-- Fragmento proporcionado --
----------------------------------------

Gerardo Sotelo
Gerardo Sotelo

Del brazo

La escena del presidente Vázquez introduciendo del brazo a su sucesor, en el saludo protocolar a las nuevas autoridades argentinas, va a quedar en lo mejor de nuestra historia cívica.

No solo por el contraste con sus homólogos rioplatenses (la fórmula Fernández-Fernández ya aportó, a horas de haber asumido, una colección de desaguisados de populismo y desprecio por el adversario) sino porque exhibe la calma con la que se viven los cambios de época en nuestro país.

La escena registró entre los uruguayos dos reacciones, en apariencia antagónicas, sobre las que debemos advertir y desestimar. Una es el infantilismo de pensar que la amistosa imagen sepulta los riesgos de futuros enfrentamientos. La otra expresa el cinismo (a veces de origen ideológico, a veces patológico) con el que algunas personas reaccionan ante cualquier expresión de amistad entre rivales y, en general, de contenido simbólico.

El abrazo no anula las acciones negativas de sus protagonistas, pero nos obligan a reinterpretarlas, eventualmente con mayor indulgencia, a la luz de este episodio lleno de serena grandeza.

Tampoco hace desaparecer los riesgos que se ciernen sobre el país en esta hora del continente y del mundo, en la que la estabilidad y la lealtad institucional aparecen acorraladas por nuevas pulsiones disruptivas.

Quien quiera vivir en una sociedad libre de conflictos haría bien en mudarse a Disneylandia, y eso si no le toca hacer de pato Donald un día de calor como los de esta semana. La sociedad uruguaya presenta la conflictividad esperable, de acuerdo con su complejidad y sus niveles de insatisfacción, ya sea que estos se pretexten en hechos objetivos, como la violencia y la marginación, o subjetivos, como las conclusiones que surgen de las diferentes explicaciones de la realidad.

----------------------------------------

-- Registros de datos --
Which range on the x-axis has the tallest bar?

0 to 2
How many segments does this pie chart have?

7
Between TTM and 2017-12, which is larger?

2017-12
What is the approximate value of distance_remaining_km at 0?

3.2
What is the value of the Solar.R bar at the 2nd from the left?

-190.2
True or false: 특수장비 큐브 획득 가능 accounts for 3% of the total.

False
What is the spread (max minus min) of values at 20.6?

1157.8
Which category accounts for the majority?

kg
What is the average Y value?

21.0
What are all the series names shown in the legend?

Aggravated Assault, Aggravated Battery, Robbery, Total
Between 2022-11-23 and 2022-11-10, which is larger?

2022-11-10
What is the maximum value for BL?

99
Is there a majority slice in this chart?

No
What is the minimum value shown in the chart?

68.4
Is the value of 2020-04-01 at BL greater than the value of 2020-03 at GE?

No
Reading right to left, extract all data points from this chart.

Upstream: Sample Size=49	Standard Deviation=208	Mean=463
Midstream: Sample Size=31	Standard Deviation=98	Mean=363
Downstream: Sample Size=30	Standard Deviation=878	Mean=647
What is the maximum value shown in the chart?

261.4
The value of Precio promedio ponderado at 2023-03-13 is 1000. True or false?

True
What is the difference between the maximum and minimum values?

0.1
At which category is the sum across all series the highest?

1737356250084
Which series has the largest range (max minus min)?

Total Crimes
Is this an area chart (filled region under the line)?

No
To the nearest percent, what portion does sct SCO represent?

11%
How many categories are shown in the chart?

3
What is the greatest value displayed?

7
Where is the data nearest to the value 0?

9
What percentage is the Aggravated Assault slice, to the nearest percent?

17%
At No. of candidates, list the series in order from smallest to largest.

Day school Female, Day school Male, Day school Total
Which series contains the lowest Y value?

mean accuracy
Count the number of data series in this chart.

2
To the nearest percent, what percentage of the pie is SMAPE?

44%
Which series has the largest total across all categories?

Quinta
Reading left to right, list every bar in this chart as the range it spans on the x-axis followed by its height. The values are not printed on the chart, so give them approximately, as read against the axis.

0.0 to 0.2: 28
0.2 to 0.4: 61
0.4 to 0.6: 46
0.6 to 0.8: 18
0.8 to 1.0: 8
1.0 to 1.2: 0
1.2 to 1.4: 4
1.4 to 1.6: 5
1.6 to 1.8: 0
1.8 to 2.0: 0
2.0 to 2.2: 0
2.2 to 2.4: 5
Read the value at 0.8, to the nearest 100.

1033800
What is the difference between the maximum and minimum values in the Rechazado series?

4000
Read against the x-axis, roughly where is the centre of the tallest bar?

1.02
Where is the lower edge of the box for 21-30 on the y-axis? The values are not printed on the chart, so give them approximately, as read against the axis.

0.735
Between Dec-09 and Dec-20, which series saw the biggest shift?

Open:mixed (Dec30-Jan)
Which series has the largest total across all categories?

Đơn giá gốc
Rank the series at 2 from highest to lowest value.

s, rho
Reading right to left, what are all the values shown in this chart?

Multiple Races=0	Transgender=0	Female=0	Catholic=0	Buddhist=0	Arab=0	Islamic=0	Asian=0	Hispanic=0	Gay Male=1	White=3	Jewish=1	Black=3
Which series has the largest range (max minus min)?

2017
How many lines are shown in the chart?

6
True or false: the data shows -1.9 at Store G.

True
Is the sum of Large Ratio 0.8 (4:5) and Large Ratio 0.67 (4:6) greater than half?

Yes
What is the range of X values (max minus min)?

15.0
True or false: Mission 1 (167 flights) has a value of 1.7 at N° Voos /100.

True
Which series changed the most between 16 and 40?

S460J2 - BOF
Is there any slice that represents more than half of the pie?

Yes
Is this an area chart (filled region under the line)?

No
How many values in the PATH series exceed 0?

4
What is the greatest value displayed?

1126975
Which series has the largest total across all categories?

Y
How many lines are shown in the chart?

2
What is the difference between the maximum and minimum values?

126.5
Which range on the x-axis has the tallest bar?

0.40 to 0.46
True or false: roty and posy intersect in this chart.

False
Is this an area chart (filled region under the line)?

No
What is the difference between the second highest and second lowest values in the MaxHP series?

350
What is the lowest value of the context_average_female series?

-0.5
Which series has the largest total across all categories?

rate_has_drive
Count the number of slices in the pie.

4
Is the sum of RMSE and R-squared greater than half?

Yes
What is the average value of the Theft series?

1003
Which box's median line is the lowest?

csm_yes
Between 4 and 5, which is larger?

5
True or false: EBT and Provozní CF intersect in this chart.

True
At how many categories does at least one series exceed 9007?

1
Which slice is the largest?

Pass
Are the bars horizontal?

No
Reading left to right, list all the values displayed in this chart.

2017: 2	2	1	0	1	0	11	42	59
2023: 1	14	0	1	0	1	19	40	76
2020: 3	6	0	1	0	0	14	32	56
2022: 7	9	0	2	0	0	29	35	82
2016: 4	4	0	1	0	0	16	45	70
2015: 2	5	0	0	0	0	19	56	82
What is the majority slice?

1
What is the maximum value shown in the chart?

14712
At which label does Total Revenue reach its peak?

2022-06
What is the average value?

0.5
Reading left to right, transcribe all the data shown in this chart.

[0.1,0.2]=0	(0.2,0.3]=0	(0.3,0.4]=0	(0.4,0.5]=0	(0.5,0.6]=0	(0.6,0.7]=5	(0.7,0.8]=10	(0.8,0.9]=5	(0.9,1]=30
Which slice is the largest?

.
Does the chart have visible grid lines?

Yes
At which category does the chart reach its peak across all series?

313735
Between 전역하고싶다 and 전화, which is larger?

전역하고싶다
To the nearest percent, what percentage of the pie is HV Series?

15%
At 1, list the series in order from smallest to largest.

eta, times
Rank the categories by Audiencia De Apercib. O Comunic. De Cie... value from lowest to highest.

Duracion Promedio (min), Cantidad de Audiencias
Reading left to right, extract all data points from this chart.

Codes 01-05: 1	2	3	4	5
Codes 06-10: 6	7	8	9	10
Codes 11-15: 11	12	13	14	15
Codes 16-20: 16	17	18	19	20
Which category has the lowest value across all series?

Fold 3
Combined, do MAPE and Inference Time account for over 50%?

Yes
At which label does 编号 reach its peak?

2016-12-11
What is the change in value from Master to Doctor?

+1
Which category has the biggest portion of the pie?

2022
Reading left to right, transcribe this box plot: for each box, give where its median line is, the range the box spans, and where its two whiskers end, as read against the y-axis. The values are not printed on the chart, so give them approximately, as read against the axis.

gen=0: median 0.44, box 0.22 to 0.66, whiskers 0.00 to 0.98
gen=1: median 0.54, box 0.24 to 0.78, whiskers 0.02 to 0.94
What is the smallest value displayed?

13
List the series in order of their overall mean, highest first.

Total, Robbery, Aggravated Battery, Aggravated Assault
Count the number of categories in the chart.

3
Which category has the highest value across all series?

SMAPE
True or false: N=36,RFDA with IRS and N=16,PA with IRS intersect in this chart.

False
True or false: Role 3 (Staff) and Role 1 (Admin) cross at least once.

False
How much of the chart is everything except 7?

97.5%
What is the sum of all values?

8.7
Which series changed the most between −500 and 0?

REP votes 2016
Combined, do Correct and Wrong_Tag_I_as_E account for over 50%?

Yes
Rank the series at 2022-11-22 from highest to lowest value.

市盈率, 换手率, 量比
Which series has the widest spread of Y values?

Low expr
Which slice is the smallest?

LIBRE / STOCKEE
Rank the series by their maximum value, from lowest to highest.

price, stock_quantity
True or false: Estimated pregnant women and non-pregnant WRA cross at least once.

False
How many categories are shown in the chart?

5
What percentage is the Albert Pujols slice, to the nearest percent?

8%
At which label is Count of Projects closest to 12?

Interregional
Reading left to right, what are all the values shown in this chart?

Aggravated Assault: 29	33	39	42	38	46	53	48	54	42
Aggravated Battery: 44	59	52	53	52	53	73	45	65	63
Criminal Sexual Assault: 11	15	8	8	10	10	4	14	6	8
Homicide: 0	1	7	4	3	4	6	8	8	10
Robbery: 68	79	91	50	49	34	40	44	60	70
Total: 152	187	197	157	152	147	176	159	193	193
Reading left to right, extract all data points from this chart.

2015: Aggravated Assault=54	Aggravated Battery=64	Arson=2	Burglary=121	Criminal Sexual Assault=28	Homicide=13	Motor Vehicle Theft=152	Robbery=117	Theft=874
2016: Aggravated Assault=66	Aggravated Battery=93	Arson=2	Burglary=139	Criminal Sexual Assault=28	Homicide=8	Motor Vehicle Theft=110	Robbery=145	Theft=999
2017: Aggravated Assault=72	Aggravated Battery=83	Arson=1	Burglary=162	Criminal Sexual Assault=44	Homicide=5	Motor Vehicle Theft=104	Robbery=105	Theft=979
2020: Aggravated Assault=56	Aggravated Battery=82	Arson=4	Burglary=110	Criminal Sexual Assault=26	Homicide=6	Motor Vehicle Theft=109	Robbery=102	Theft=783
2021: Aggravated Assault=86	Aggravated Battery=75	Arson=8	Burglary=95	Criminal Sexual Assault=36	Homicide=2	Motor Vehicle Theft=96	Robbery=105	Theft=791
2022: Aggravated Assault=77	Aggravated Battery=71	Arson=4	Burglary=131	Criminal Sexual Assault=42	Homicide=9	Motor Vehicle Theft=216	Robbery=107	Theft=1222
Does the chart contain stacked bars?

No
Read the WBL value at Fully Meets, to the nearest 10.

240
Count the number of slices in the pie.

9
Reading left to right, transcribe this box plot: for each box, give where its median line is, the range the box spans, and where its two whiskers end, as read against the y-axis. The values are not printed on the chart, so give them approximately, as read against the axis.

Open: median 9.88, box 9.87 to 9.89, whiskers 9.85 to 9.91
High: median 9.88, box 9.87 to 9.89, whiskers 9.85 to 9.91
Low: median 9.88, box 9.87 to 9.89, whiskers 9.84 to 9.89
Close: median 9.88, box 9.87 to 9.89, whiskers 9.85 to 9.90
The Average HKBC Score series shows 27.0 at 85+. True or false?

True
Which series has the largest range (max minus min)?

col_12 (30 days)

----------------------------------------

-- Cómo resolverla --
Reescribe de forma más breve el párrafo de la columna que comienza con «La escena registró entre los uruguayos» y conserva sus datos principales.

-- Solución desarrollada --
La escena provocó entre los uruguayos dos reacciones, en apariencia opuestas, que deben señalarse y descartarse. La primera es el infantilismo de creer que la imagen amistosa elimina el riesgo de futuros enfrentamientos. La segunda es el cinismo, a veces ideológico y a veces patológico, de quienes reaccionan contra cualquier muestra de amistad entre rivales y, en general, contra todo contenido simbólico.